**Selected extract**
How Do You Define Adventure?

Do you compare your outings to others’ and sometimes feel less than? Maybe a little perspective is needed.


adventure journal climbing mountain ridge

As I descended the corniced summit ridge, I saw a climber coming up the same path. I hacked out a small ledge in the snow on the uphill side of the path and waved for him to come up and pass. There’s not much room for two people, and a fall to either side of the ridge wouldn’t stop for 1,000 feet or more.

The Mönch, by most definitions, is a pretty casual climb in the Alps: After a train ride to about 11,300 feet, you walk a snowcat track to the base of a ridge, scramble and climb snow on an exposed ridge to the summit at 13,474 feet. It’s not exactly a walk in the park (people have died on it), but it’s no Eiger North Face, for sure. You can order a coffee before you start up the ridge and walk into an Indian restaurant 15 minutes after you take your crampons off. But the view as you climb up is amazing: jagged, snow-covered peaks as far as you can see to the south, the largest glacier in the Alps starting its weaving, 14-mile descent 5,000 feet below.

**Collected data**
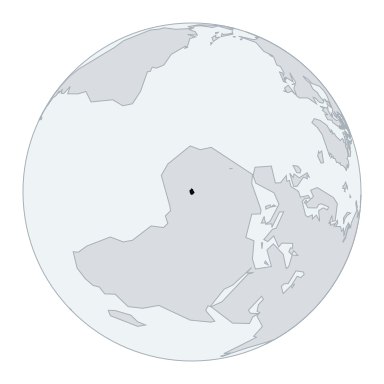 Soum highlighted on a globe, orthographic projection, rotated 84°
{"feature_id": "BFA-2806", "entity_name": "Soum", "entity_type": "Province", "adm_level": 1, "iso_a3": "BFA", "parent_name": "Burkina Faso", "parent_adm1": "", "projection": "orthographic", "projection_center": [-1.266, 14.274], "detail": "fine", "context": "on_globe", "style": "filled", "palette": "ink", "viewbox_px": 384, "rotation_deg": 84, "n_neighbors": 0, "source": "natural_earth", "source_scale": "10m", "svg_char_len": 9192}
<svg xmlns="http://www.w3.org/2000/svg" viewBox="0 0 384 384"><g transform="rotate(84 192 192)"><circle cx="192" cy="192" r="169" fill="#eef3f6" stroke="#a8b0b8"/><path d="M148.4,28.8L146.8,29.3L130.1,36.0L133.2,35.1L128.8,37.8L130.7,37.9L127.0,39.6L131.7,38.3L134.7,36.8L137.8,35.8L139.2,35.9L134.7,37.9L133.4,38.1L132.8,38.8L130.0,39.9L132.2,39.4L126.7,42.2L134.2,39.7L131.5,42.1L127.3,43.9L125.1,43.4L109.9,47.9L105.0,50.4L100.2,54.1L96.6,61.3L92.3,64.7L88.2,69.5L91.8,67.5L96.2,63.2L101.9,61.2L106.6,56.7L109.6,55.4L115.6,51.4L117.4,52.6L116.0,56.1L111.2,59.7L110.5,61.6L117.3,59.0L110.5,67.1L109.7,75.2L107.7,77.6L99.6,79.9L93.9,77.4L83.5,82.4L93.0,80.0L87.7,86.7L88.0,88.4L89.9,88.8L93.0,86.8L91.7,89.5L81.8,92.4L82.8,89.9L85.9,88.9L83.2,88.0L76.5,90.9L74.4,94.5L66.5,96.6L64.9,99.4L62.2,101.7L65.4,96.9L59.6,105.9L50.0,112.7L41.9,129.4L46.9,115.0L46.8,112.2L46.0,110.8L44.5,113.4L45.4,109.2L42.8,112.8L38.5,121.4L44.1,110.4L50.4,99.8L57.6,89.7L65.4,80.1L73.9,71.1L83.1,62.8L92.8,55.2L103.1,48.3L113.9,42.2L125.0,36.9L136.6,32.4L148.4,28.8ZM34.1,131.8L32.6,136.0L32.1,138.9L34.3,134.0L35.3,134.7L29.6,148.8L30.5,154.4L27.6,165.8L27.2,172.9L28.9,173.0L30.2,177.7L32.9,172.0L36.5,170.3L34.8,180.0L38.1,172.3L39.2,178.1L47.3,181.6L46.3,183.5L52.9,198.2L62.8,206.7L65.1,214.5L63.7,218.5L67.7,220.9L67.8,223.8L86.5,232.7L98.0,242.0L99.0,251.8L92.0,261.2L91.9,282.9L81.0,287.0L82.5,295.2L81.3,305.4L74.2,302.1L80.6,309.2L80.2,311.7L76.8,310.4L80.0,314.5L77.6,313.4L81.9,317.1L83.9,320.7L90.0,325.8L92.9,328.7L97.1,331.6L96.1,331.0L96.5,331.4L98.2,332.5L83.3,321.3L81.8,320.0L80.3,318.8L73.7,312.2L74.2,313.0L63.7,301.0L57.8,291.7L43.6,261.5L40.3,254.3L34.3,244.0L26.6,216.7L26.6,207.9L25.8,202.5L28.5,191.2L29.2,177.6L28.6,174.9L27.1,178.9L26.4,167.8L27.9,157.0L30.0,144.1L34.1,131.8ZM39.3,134.8L40.5,146.7L37.5,145.5L38.5,144.5L38.7,140.1L38.2,135.3L36.2,135.2L39.3,134.8ZM45.0,127.4L44.6,126.1L45.4,126.7L45.0,127.4ZM114.2,51.1L114.8,51.3L113.4,51.9L114.2,51.1ZM116.1,49.3L113.9,50.0L114.5,49.3L115.8,48.9L116.1,49.3ZM118.6,48.7L115.8,47.9L116.9,46.7L122.9,44.3L118.6,48.7ZM135.0,36.3L131.9,37.9L133.2,36.6L135.0,36.3ZM135.1,35.7L134.7,33.9L140.0,31.9L139.1,32.7L144.9,30.5L147.7,30.3L145.1,31.5L141.1,32.8L145.2,31.9L135.1,35.7ZM139.1,35.3L138.5,35.0L143.1,33.2L145.0,33.5L142.9,34.0L139.1,35.3ZM145.0,30.1L148.8,29.0L152.0,28.5L153.9,28.1L148.2,30.2L145.0,30.1ZM142.6,34.4L145.9,33.9L145.0,34.9L139.9,35.6L142.6,34.4ZM143.4,32.6L145.7,31.8L145.1,32.3L143.4,32.6ZM143.8,38.7L143.0,38.0L145.3,37.0L143.8,38.7ZM147.2,33.6L147.5,33.3L148.3,32.8L150.2,32.7L147.2,33.6ZM150.9,29.8L151.5,30.0L153.4,28.9L156.0,28.8L151.6,30.3L154.6,29.6L155.4,29.6L151.0,30.9L150.9,29.8ZM154.6,31.5L150.0,33.8L151.0,35.1L148.9,36.0L147.8,33.7L154.6,31.5ZM152.9,31.0L153.5,31.4L150.7,32.1L148.5,32.3L152.9,31.0ZM159.2,28.3L156.4,28.1L157.5,27.8L159.2,28.3ZM155.5,31.7L156.5,31.1L155.9,31.7L155.5,31.7ZM158.7,29.1L157.6,29.0L158.8,28.6L158.7,29.1ZM159.7,30.3L158.2,31.0L156.6,31.0L159.7,30.3ZM159.7,29.6L161.6,29.2L157.0,30.6L159.0,29.6L159.7,29.6ZM160.0,28.8L160.4,28.6L160.3,28.9L160.0,28.8ZM166.3,30.0L160.9,31.8L157.5,31.8L163.2,30.0L166.3,30.0ZM98.8,332.9L97.4,331.9L104.4,336.3L104.2,336.4L101.3,334.6L98.8,332.9ZM101.7,333.7L102.7,333.6L104.4,334.5L104.1,334.9L101.7,333.7ZM225.2,26.3L224.5,26.2L222.9,25.9L221.1,25.6L225.2,26.3ZM351.1,135.0L347.6,126.8L349.1,133.2L352.7,153.0L356.2,168.9L356.1,177.3L348.7,157.4L343.2,143.1L341.9,145.8L333.1,136.0L322.0,140.4L319.2,137.1L317.4,139.8L311.0,137.7L306.2,132.2L302.9,133.7L315.4,148.2L318.7,146.7L319.8,139.2L322.8,144.8L328.8,148.5L326.6,165.4L308.1,185.0L304.2,173.5L279.4,144.8L279.0,141.0L278.8,140.6L278.4,139.9L278.2,146.2L273.3,140.6L288.7,161.0L292.2,170.5L307.8,185.8L306.9,188.0L311.3,190.8L322.9,182.8L323.4,186.8L319.2,207.2L301.3,236.9L302.5,253.1L299.3,267.5L285.6,279.1L284.2,289.4L276.8,294.2L274.6,300.1L267.2,307.1L255.7,314.2L239.0,316.4L240.0,311.4L234.7,302.1L228.2,277.9L234.5,265.5L233.8,256.3L221.5,236.2L224.4,224.0L220.6,219.3L213.0,221.0L208.4,215.3L203.6,215.5L172.3,220.8L161.6,213.1L146.0,189.0L150.8,179.4L149.6,168.2L180.9,130.0L189.8,131.7L217.1,125.2L220.9,126.2L220.3,134.9L242.8,143.2L247.0,135.5L264.9,138.9L275.2,137.0L274.4,120.8L257.5,123.5L252.1,116.5L263.6,107.8L278.0,106.3L276.3,103.6L265.1,98.9L266.3,93.3L261.0,96.9L264.8,99.3L261.5,101.9L257.9,99.9L258.5,97.8L253.6,97.3L252.2,108.1L255.8,111.6L244.2,115.3L249.2,121.8L246.8,125.5L237.5,115.9L236.8,112.1L221.3,102.9L221.1,107.1L235.6,116.3L232.0,115.9L231.7,122.6L229.1,117.2L213.3,106.8L201.4,110.5L189.9,127.6L182.2,129.5L174.0,126.8L174.5,110.4L191.7,108.2L192.1,103.1L185.5,96.5L191.3,96.6L190.7,93.9L196.9,93.0L202.6,86.0L208.4,84.8L207.6,76.8L210.5,75.3L210.1,80.3L213.0,83.4L227.1,81.5L229.0,79.5L227.3,74.7L231.4,75.1L228.0,70.8L234.7,68.1L223.7,68.0L221.5,63.2L223.9,59.1L221.2,57.7L217.3,64.5L217.6,67.3L220.9,69.6L219.8,78.3L215.6,80.2L209.3,71.7L202.6,73.8L200.7,66.9L212.4,51.8L218.8,48.7L235.6,52.6L235.9,55.5L229.9,55.3L238.1,59.4L236.2,57.1L239.6,57.7L238.3,54.0L240.6,54.2L235.4,50.4L238.2,50.3L241.4,52.8L241.9,47.9L246.8,47.3L245.8,46.1L243.3,45.1L251.2,45.5L250.1,44.6L247.1,44.1L242.9,42.2L238.7,39.3L241.6,39.6L243.5,40.7L252.0,43.7L256.7,47.1L257.5,46.9L254.1,44.2L243.8,40.3L240.4,38.5L245.3,39.9L243.3,39.3L242.5,38.5L244.5,38.1L239.1,36.6L226.7,29.6L229.3,28.9L235.1,30.5L229.5,27.7L233.0,28.1L230.2,27.5L226.5,26.6L238.4,29.5L250.2,33.4L261.6,38.0L272.6,43.5L283.2,49.8L293.3,56.8L302.9,64.5L311.9,73.0L320.3,82.0L327.9,91.7L334.9,101.8L341.1,112.5L346.5,123.6L351.1,135.0ZM172.9,149.2L172.7,152.6L172.9,149.2ZM295.3,113.1L302.5,111.9L295.6,103.3L297.8,102.3L294.6,99.9L295.1,102.7L286.8,96.2L288.6,92.8L285.8,89.2L283.3,89.4L281.3,96.9L293.1,105.9L293.0,110.2L295.3,113.1ZM47.7,181.6L48.4,184.0L47.0,183.4L47.7,181.6ZM35.9,149.1L36.7,150.1L36.7,152.0L35.9,151.9L35.9,149.1ZM45.8,156.2L47.4,157.9L45.3,157.7L45.8,156.2ZM41.0,148.4L44.5,155.1L40.5,156.0L38.5,151.9L40.6,152.4L41.0,148.4ZM42.2,132.3L42.5,133.5L41.6,135.1L42.2,132.3ZM45.6,127.9L45.3,127.8L45.7,126.2L45.6,127.9ZM88.3,86.5L89.0,86.4L90.4,87.4L88.7,88.0L88.3,86.5ZM103.2,86.1L100.9,90.6L101.3,87.7L98.4,89.2L95.8,85.2L106.5,78.6L102.1,82.1L103.2,86.1ZM95.2,78.8L95.7,81.6L94.8,78.9L95.2,78.8ZM181.4,81.3L184.5,82.7L183.6,85.9L176.2,88.7L177.4,84.0L181.4,81.3ZM189.1,84.0L184.9,75.5L189.3,73.9L187.6,76.1L190.9,75.9L188.9,79.6L197.3,86.9L197.0,90.3L183.5,92.9L188.1,89.9L184.7,88.6L189.1,84.0ZM166.4,61.2L164.7,58.7L176.5,58.1L176.8,60.6L169.5,63.2L164.8,61.9L166.4,61.2ZM129.7,45.2L128.3,45.2L129.5,44.5L131.7,44.0L129.7,45.2ZM143.3,38.5L137.3,45.0L135.3,45.2L134.2,49.5L128.6,51.7L129.5,48.7L124.3,53.9L122.9,52.2L120.0,55.8L122.7,49.0L121.2,48.1L125.0,48.2L130.2,46.1L132.0,44.9L136.0,41.0L135.4,38.4L140.5,36.3L144.2,35.6L145.1,35.9L141.5,37.0L145.3,36.6L140.8,38.6L143.3,38.5ZM184.8,34.5L180.3,34.6L187.1,36.3L182.7,37.4L183.8,37.5L181.6,39.1L180.7,41.4L178.4,41.7L179.1,42.5L177.6,43.8L177.8,45.1L173.6,46.2L173.4,48.0L171.5,47.6L172.4,50.4L169.9,48.9L167.8,50.7L171.3,51.2L148.3,56.6L140.6,60.8L135.5,65.5L131.8,62.8L134.2,57.1L139.9,50.8L147.8,47.5L144.7,47.2L147.6,45.6L148.9,46.5L148.7,44.2L151.4,43.2L156.4,39.1L154.5,37.0L156.3,35.6L158.4,36.0L158.7,34.5L163.9,34.4L165.4,33.5L171.9,32.8L175.2,34.4L176.5,33.4L181.6,33.1L184.8,34.5ZM168.2,29.9L173.1,30.9L173.1,32.2L161.7,33.0L159.7,33.8L152.3,34.8L152.5,33.1L154.6,32.9L156.6,32.4L155.8,33.1L158.0,32.1L160.9,31.9L163.5,31.2L164.4,31.6L168.2,29.9ZM223.8,122.7L226.5,122.8L230.3,122.0L230.2,126.4L223.8,122.7ZM212.9,115.7L215.1,114.9L216.8,120.3L214.1,120.4L212.9,115.7ZM214.8,110.2L215.1,114.5L213.3,112.3L214.8,110.2ZM212.0,79.5L214.2,78.6L215.0,79.7L214.5,81.6L212.0,79.5ZM204.2,41.6L201.6,41.0L201.9,40.5L198.2,38.2L201.1,37.6L204.5,38.6L204.2,41.6ZM272.4,123.9L270.3,127.4L268.3,126.3L269.5,125.3L272.4,123.9ZM249.9,127.1L255.8,128.4L249.8,128.3L249.9,127.1ZM206.8,40.5L204.9,39.5L207.6,39.8L206.8,40.5ZM203.1,37.0L206.0,37.0L201.1,37.2L203.1,37.0ZM297.1,324.2L295.6,325.4L294.5,326.2L297.1,324.2ZM320.0,259.9L306.5,286.1L300.9,287.7L301.8,281.0L308.1,265.7L315.3,259.7L319.4,252.1L320.0,259.9ZM356.6,170.2L358.6,178.6L358.2,181.0L356.6,170.2ZM229.6,36.4L231.5,40.0L234.8,42.9L239.7,44.6L233.5,44.0L228.4,39.6L229.6,36.4ZM226.7,30.3L222.4,29.3L223.7,29.1L224.9,29.3L226.7,30.3ZM224.5,30.1L220.3,30.3L217.5,29.4L221.4,29.4L224.5,30.1ZM213.7,34.5L214.1,35.5L211.9,35.2L213.7,34.5ZM222.3,25.8L220.1,25.4L222.3,25.8ZM213.7,24.5L215.3,24.7L212.4,24.3L213.7,24.5ZM219.0,25.5L215.3,24.8L220.6,25.7L219.0,25.5Z" fill="#d9dde1" stroke="#a8b0b8" stroke-width="1"/><path d="M190.4,191.4L190.6,191.4L190.8,191.3L191.8,190.7L192.4,190.5L192.5,190.5L192.6,190.4L192.7,190.5L192.9,190.6L193.0,190.8L193.3,191.1L193.4,191.3L193.6,191.6L193.7,191.8L193.8,191.8L193.8,192.2L193.9,192.3L194.0,192.4L194.0,192.5L194.0,192.8L193.9,192.9L193.7,192.9L193.6,193.0L193.2,193.2L192.8,193.3L192.6,193.4L192.3,193.5L192.2,193.5L191.9,193.6L191.7,193.5L191.4,193.4L191.3,193.2L191.2,193.1L190.9,193.2L190.8,193.3L190.6,193.6L190.4,193.4L190.3,193.1L190.3,192.9L190.1,192.7L189.9,192.5L189.7,192.3L189.8,192.3L189.8,192.2L189.9,191.5L189.9,191.4L190.0,191.4L190.4,191.4Z" fill="#0f172a" stroke="#020617" stroke-width="1.5"/></g></svg>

**Tasks and exercises**
1) List every measurement given in feet in the piece on defining adventure, with what each one describes.
2) Please summarize the piece on defining adventure in two sentences.
3) In the piece on defining adventure, what lies 5,000 feet below the climb?

**Responses to the exercise**
1)
- 1,000 feet or more: how far a fall to either side of the ridge would go before stopping
- About 11,300 feet: the height reached by the train ride
- 13,474 feet: the height of the Mönch summit
- 5,000 feet: how far below the largest glacier in the Alps lies

2) While descending the Mönch's exposed, corniced summit ridge, the author cut a small ledge in the snow so an ascending climber could pass. By most definitions, the Mönch is a fairly casual Alpine climb reached by train and a snowcat track: not a walk in the park, but no Eiger North Face, and it has amazing views of snowy peaks and the largest glacier in the Alps.

3) The largest glacier in the Alps, starting its weaving, 14-mile descent.